In short, nothing is made crystal clear, expect for the present-day interview segments, which end with an appalling trick by Malcolm that speaks to the unsavory methods of filmmakers generally. But Schrader and his colleagues—cinematographer Andrew Wonder and editor Benjamin Rodriguez Jr.—achieve the measured, almost unworldly atmosphere they’re after. Adding to it are the soft-toned, quasi-folksy songs by Phosphorescent (Matthew Houck) that serve as the soundtrack. Production and costume design (Deborah Jensen and Aubrey Laufer, respectively) are excellent.
As to the performances, Gere, who worked with Schrader as long ago as “American Gigolo,” tries very hard to play old and infirm, but the turn merely seems calculated, while Elordi is smoothly efficient as the younger version, although the lack of physical similarity is a problem. The rest are more adequate than remarkable.

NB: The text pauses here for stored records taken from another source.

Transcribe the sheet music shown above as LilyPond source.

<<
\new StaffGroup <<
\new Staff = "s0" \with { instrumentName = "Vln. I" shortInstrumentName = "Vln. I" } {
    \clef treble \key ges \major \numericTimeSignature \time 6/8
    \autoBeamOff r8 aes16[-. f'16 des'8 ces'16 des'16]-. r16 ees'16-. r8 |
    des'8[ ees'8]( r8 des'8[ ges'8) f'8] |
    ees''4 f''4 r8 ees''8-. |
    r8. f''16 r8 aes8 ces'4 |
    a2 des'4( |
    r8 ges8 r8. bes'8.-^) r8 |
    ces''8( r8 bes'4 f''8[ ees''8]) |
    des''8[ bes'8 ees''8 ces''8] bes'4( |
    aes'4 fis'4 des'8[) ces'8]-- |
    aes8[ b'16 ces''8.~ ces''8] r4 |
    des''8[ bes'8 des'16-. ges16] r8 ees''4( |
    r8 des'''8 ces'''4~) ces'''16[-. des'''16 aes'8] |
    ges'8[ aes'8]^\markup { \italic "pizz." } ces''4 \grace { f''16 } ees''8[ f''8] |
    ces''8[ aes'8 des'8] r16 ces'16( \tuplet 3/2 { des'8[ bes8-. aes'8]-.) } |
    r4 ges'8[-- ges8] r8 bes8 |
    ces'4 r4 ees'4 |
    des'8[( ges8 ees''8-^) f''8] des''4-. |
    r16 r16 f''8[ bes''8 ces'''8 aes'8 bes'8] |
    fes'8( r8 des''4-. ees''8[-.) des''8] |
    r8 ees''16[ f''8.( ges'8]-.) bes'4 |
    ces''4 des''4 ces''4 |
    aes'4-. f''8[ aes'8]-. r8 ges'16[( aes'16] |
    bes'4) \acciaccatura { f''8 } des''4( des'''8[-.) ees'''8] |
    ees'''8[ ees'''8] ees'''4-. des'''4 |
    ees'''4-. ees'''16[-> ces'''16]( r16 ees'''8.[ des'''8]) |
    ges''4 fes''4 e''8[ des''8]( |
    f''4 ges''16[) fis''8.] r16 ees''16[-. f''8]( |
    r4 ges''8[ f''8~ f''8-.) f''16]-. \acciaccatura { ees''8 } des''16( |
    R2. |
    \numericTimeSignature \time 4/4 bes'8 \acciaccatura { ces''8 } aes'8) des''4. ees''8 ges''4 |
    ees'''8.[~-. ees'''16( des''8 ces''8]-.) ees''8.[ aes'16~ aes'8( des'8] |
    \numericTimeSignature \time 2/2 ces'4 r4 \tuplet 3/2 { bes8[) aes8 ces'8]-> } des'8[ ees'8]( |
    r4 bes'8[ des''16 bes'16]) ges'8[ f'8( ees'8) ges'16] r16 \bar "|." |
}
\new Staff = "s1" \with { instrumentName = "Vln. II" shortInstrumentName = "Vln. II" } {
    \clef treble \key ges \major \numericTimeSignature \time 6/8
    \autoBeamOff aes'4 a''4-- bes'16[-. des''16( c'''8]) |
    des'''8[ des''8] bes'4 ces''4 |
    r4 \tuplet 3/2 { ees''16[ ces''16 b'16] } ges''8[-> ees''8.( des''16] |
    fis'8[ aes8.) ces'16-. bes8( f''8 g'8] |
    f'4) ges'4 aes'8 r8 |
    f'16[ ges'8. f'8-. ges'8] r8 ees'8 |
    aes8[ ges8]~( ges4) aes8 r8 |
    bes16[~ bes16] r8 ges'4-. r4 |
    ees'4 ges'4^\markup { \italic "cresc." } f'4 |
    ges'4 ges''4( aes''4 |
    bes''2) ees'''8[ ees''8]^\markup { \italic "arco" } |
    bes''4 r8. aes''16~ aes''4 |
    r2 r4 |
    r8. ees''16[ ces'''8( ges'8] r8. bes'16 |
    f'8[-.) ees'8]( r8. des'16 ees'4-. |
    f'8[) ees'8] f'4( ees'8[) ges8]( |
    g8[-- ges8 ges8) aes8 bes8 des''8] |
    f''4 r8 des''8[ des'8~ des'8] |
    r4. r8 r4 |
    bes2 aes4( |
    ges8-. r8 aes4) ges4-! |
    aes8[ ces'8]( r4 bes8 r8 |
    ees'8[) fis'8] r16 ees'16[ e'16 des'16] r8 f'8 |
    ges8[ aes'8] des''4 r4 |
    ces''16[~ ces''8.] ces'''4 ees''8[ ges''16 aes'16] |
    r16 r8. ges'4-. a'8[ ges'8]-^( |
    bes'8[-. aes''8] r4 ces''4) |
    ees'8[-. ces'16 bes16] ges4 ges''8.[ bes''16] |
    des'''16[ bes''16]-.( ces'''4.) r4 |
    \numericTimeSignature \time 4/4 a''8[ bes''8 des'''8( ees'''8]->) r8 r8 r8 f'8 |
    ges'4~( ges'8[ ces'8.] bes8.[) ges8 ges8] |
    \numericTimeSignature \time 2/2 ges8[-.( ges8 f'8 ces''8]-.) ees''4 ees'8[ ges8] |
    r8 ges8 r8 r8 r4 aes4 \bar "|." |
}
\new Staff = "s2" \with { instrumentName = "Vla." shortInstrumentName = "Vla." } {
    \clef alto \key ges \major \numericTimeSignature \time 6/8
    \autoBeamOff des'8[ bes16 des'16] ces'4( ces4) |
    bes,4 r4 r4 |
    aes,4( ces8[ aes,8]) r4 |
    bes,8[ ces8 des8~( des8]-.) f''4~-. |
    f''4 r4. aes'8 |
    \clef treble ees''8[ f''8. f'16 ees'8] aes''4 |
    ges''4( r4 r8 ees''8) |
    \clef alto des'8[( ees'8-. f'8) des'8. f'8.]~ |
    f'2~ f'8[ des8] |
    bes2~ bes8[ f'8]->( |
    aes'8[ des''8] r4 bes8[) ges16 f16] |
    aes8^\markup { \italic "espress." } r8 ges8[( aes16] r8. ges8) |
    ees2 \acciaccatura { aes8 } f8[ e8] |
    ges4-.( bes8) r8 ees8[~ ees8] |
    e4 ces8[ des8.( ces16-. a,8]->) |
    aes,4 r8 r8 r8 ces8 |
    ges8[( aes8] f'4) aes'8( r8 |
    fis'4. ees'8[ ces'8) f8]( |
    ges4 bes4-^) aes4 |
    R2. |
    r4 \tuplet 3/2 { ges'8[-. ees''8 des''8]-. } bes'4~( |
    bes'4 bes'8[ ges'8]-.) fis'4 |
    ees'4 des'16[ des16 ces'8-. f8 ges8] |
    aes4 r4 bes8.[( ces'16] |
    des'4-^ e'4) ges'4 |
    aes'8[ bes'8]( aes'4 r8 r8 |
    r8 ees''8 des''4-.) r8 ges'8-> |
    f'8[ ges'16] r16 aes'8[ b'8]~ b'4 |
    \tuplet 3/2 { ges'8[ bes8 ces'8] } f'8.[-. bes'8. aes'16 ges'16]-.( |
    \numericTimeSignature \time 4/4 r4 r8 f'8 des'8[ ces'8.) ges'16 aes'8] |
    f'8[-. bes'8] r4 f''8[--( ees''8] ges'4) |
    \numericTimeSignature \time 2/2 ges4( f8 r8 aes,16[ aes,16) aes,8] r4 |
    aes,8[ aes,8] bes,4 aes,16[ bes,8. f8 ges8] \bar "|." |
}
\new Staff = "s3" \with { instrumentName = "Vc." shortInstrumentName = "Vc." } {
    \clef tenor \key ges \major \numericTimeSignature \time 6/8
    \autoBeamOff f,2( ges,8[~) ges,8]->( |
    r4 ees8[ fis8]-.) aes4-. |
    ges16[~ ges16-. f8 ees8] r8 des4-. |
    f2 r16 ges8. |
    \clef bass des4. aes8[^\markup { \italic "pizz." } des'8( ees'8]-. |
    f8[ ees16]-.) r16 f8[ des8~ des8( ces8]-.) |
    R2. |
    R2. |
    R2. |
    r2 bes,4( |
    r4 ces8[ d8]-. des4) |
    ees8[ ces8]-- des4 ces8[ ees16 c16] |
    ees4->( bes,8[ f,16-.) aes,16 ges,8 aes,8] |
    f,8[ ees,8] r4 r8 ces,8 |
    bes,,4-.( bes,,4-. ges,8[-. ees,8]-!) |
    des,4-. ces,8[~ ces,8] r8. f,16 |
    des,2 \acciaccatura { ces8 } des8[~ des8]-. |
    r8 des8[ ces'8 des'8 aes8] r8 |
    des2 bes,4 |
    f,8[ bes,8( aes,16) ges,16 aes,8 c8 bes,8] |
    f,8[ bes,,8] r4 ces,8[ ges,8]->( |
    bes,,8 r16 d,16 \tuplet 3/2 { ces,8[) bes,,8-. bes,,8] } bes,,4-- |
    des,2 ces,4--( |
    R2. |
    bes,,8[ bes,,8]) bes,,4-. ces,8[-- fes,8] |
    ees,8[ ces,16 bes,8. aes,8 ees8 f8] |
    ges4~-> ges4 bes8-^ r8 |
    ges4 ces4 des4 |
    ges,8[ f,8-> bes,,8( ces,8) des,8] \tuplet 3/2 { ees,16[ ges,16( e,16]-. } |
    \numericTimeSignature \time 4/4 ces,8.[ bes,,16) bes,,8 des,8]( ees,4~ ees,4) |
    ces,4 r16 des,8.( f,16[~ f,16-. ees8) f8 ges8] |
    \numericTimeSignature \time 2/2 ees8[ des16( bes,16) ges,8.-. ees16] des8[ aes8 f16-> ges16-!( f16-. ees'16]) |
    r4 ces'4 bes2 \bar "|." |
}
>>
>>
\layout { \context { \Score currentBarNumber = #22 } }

This is the second adaptation of a Banks novel Schrader has made. The first, “Affliction” (1997) also dealt with the burden of memory, but it did so in a more direct fashion, and was more powerful for it. In “Oh, Canada” (a title Banks is supposed to have preferred to his own), the fragmentation, while true to the novel, frankly works against the overall impact, making for a remoteness than impedes emotional involvement. While one can admire the stylistic fidelity Schrader shows toward the source, the effect is more cerebral than visceral. And while one can appreciate the point being made about the fragility and malleability of memory, in the end it seems simply posited rather than effectively dramatized.